Le coucher du roi se déroula comme à l’ordinaire. Le lendemain, les trois gardes du corps, Madame Neuville et Madame Brunier furent conduits en prison. Les scellés appliqués par la municipalité furent levés, mais le département fut autorisé à en apposer d’autres sur tous les papiers du château, pour les transporter ensuite aux Archives nationales.
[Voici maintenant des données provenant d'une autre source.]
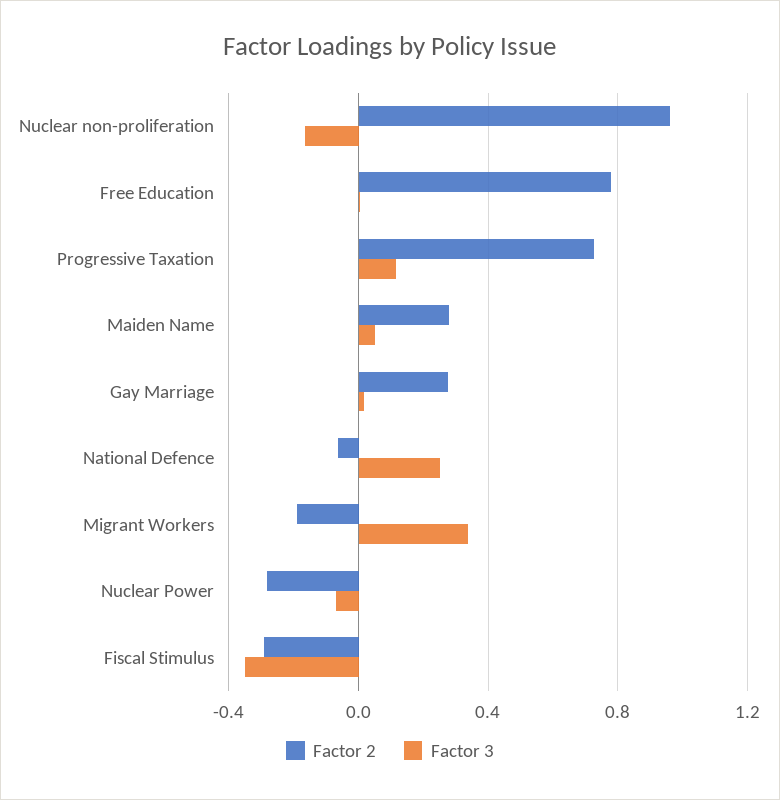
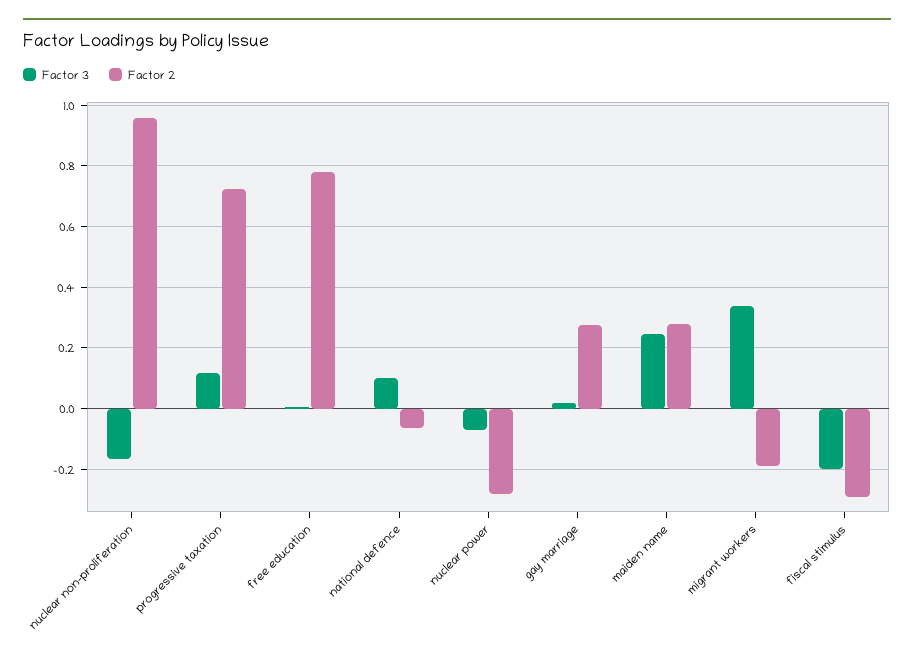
Factor 3, Maiden Name: 0.05 -> 0.24
Factor 3, National Defence: 0.25 -> 0.1
Factor 3, Fiscal Stimulus: -0.35 -> -0.2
La famille royale devint dès cet instant l’objet de la surveillance la plus rigoureuse. Gouvion, le major de la garde nationale, ordonna le renouvellement des cartes d’entrée, la fouille de toutes les personnes attachées au service royal, et fit murer de nombreuses issues intérieures. Des factionnaires s’installèrent sur les toits du château. La chambre du dauphin, à laquelle il était possible d’accéder par la bibliothèque de la reine, resta continuellement fermée. La chapelle étant jugée trop éloignée des appartements royaux, la messe dut désormais avoir lieu dans la galerie de Diane. Chaque jour défilèrent des députations soucieuses de s’assurer de la situation. Madame Elisabeth écrivait à Madame de Bombelles au mois de juillet : « On a établi une espèce de camp sous les fenêtres du roi et de la reine, de peur qu’ils ne sautent dans le jardin, qui est hermétiquement fermé, et qui est rempli de soldats. »
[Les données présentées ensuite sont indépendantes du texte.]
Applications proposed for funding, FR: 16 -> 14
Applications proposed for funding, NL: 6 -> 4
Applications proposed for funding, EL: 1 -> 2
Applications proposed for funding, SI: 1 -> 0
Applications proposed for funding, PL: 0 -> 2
La famille royale retrouva ses occupations. Ne sortant plus de leurs appartements, le roi, la reine et Madame Elisabeth se réfugièrent dans la lecture, la religion et l’éducation des enfants. Mais la reine se relevait mal du chagrin que lui causait sa position de prisonnière. « Je la trouvai sortant de son lit, écrit Madame Campan. Ses traits n’étaient pas extrêmement altérés. Mais après les premiers mots de bonté qu’elle m’adressa, elle ôta son bonnet, et me dit de voir l’effet que la douleur avait produit sur ses cheveux. En une seule nuit, ils étaient devenus blancs comme ceux d’une femme de soixante-dix ans. Sa Majesté me fit voir une bague qu’elle venait de faire monter pour la princesse de Lamballe. C’était une gerbe de ses cheveux blancs avec cette inscription : Blanchis par le malheur » Ayant reçu cette bague, la princesse, qui s’était enfuie en Angleterre, revint au château. Les soirées du pavillon de Flore reprirent peu à peu, auxquelles participèrent quelques membres de l’Assemblée nationale, parmi lesquels Barnave. Madame Elisabeth convainquit le roi et la reine de reprendre leurs parties de billard pour occuper leurs soirées. Enfin, Marie-Antoinette continua d’éduquer ses enfants. Elle se chargea d’ailleurs d’une jeune orpheline, Ernestine Lambriquet, ayant eu pour mère l’une des femmes de service de Marie-Thérèse.

Mais c’était surtout la constante surveillance qui pesait sur la reine qui rendit son existence pénible. Deux gardes nationaux étaient constamment dans sa chambre à coucher et avaient les yeux sur tous ses mouvements. Lorsque la reine désirait se mettre au lit, les gardes se retiraient, l’un se plaçant derrière la porte de la chambre qu’il laissait entrouverte.

Le roi, lui, s’absenta du château à plusieurs reprises. Il se rendit à l’Assemblée le 14 septembre pour accepter la Constitution, ce qui fut l’occasion d’une réjouissance générale le soir même. Une foule immense accourut au château, et les corps constitués, dont les voitures avaient envahi les cours, défilèrent devant Louis XVI. Le peuple inonda le jardin au cri de « Vive le roi » et la famille royale parcourut la capitale, escortée par la garde nationale. Puis, le roi retourna au Manège pour la clôture de l’Assemblée constituante et l’ouverture de l’Assemblée législative.

Il lui fut en outre attribué une garde d’honneur de mille huit cents hommes, astreinte au serment à la Constitution, dont le commandement fut donné au duc de Brissac.

Mais l’acceptation de la Constitution ne fut qu’un intermède, heureux mais bref. La popularité de la famille royale déclina tandis que le danger contre-révolutionnaire, lui, ne fit qu’augmenter. La guerre fut déclarée (avril 1792) et les premières défaites dressèrent les sans-culottes contre Louis XVI, soupçonné d’intelligences avec l’Autriche, et qui se dressa en outre contre les mesures votées par l’Assemblée visant les prêtres réfractaires et ordonnant la création près de Paris d’un camp de vingt mille fédérés. La garde du duc de Brissac fut licenciée le 29 mai, mais le ministère jacobin fut congédié. La lutte s’engageait entre le roi et la révolution.